A senior Iranian negotiator said Tehran had made progress in talks on Friday with French, British and German diplomats seeking to persuade the Islamic republic to give up its uranium enrichment programme.
But Hossein Mousavian, head of the Iranian delegation, said it was unclear whether the remaining differences would be resolved in the afternoon session despite compromises made in an initial three hours of talks.
"We have reached a satisfactory compromise on some issues," Mousavian told reporters during a short break in the talks at the French foreign ministry.
"But there are some other issues left. We are going to have a second round of negotiations.
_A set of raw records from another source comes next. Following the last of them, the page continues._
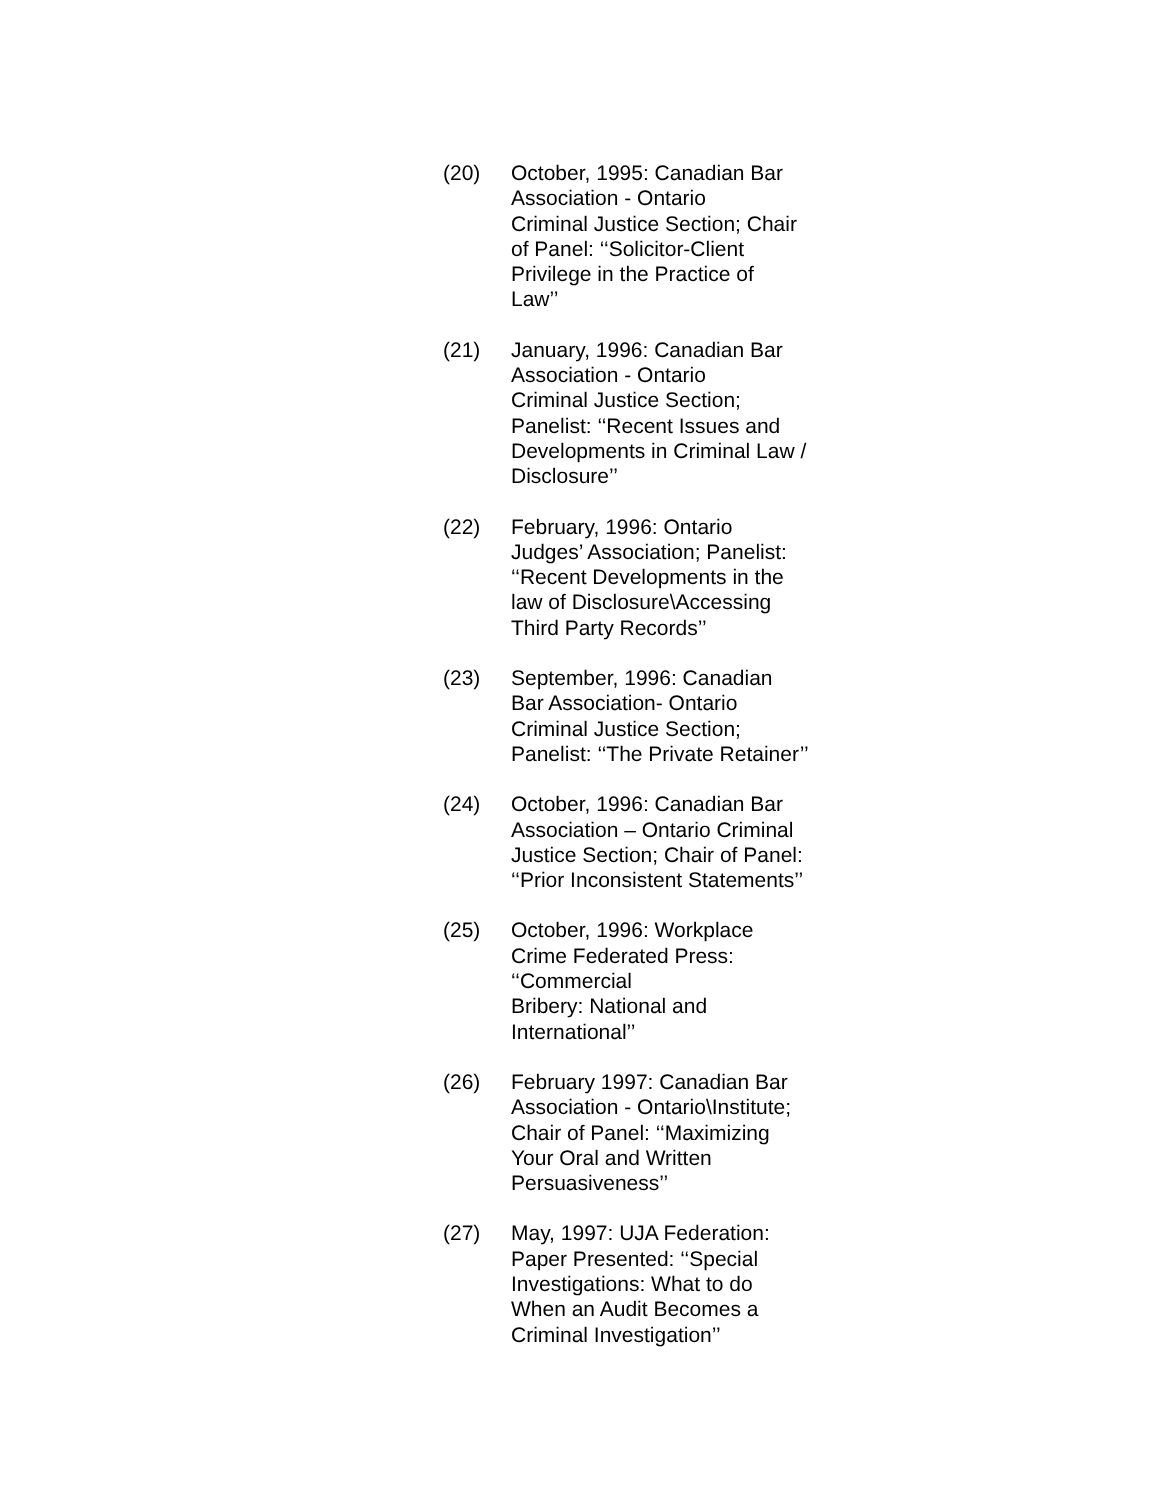(20) October, 1995: Canadian Bar
Association - Ontario
Criminal Justice Section; Chair
of Panel: ‘‘Solicitor-Client
Privilege in the Practice of
Law’’
(21) January, 1996: Canadian Bar
Association - Ontario
Criminal Justice Section;
Panelist: ‘‘Recent Issues and
Developments in Criminal Law /
Disclosure’’
(22) February, 1996: Ontario
Judges’ Association; Panelist:
‘‘Recent Developments in the
law of Disclosure\Accessing
Third Party Records’’
(23) September, 1996: Canadian
Bar Association- Ontario
Criminal Justice Section;
Panelist: ‘‘The Private Retainer’’
(24) October, 1996: Canadian Bar
Association – Ontario Criminal
Justice Section; Chair of Panel:
‘‘Prior Inconsistent Statements’’
(25) October, 1996: Workplace
Crime Federated Press:
‘‘Commercial
Bribery: National and
International’’
(26) February 1997: Canadian Bar
Association - Ontario\Institute;
Chair of Panel: ‘‘Maximizing
Your Oral and Written
Persuasiveness’’
(27) May, 1997: UJA Federation:
Paper Presented: ‘‘Special
Investigations: What to do
When an Audit Becomes a
Criminal Investigation’’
Maybe this will take another three or four hours before we can say whether we are able to agree on a compromise or not," he said.
Iran is offering a six-month suspension of its enrichment programme, which Washington believes will be used to produce atomic weapons, diplomats close to the talks said.
But the European Union's "Big Three" powers are pushing Iran to agree to an indefinite suspension.
"We still want a termination of the enrichment programme and all related activities," a Western diplomat close to the EU-Iran talks said. "I don't expect a breakthrough (on Friday)."
"This was the compromise with the G8 - no compromises," the diplomat added, referring to a recent meeting of the Group of Eight industrial countries in Washington on Iran.
Tehran has said uranium enrichment, a process of purifying uranium for use as fuel in atomic power plants or in weapons, is a sovereign right that it will never abandon.
Sirus Naseri, one of the Iranian delegates, told Reuters in a telephone interview he was "expecting a long day" as the two sides haggled over a draft deal covering political and economic issues ranging from trade relations to terrorism.
"It will take time. They (the talks) will not be easy because we are at the point of exchanging drafts," Naseri said before the meeting. A European diplomat said it was possible the talks would spill over into Saturday.
Naseri said he hoped the two sides would at least inch closer to a deal before the November 25 meeting of the UN International Atomic Energy Agency (IAEA).
If no deal is struck before the IAEA meeting, the EU is expected to support Washington's demand for a referral to the UN Security Council and possible economic sanctions.
IAEA chief Mohamed ElBaradei has encouraged Iran to reach a deal with the Europeans and has even offered to guarantee Iran's supply of nuclear fuel if it abandons its fuel production capabilities, diplomats said.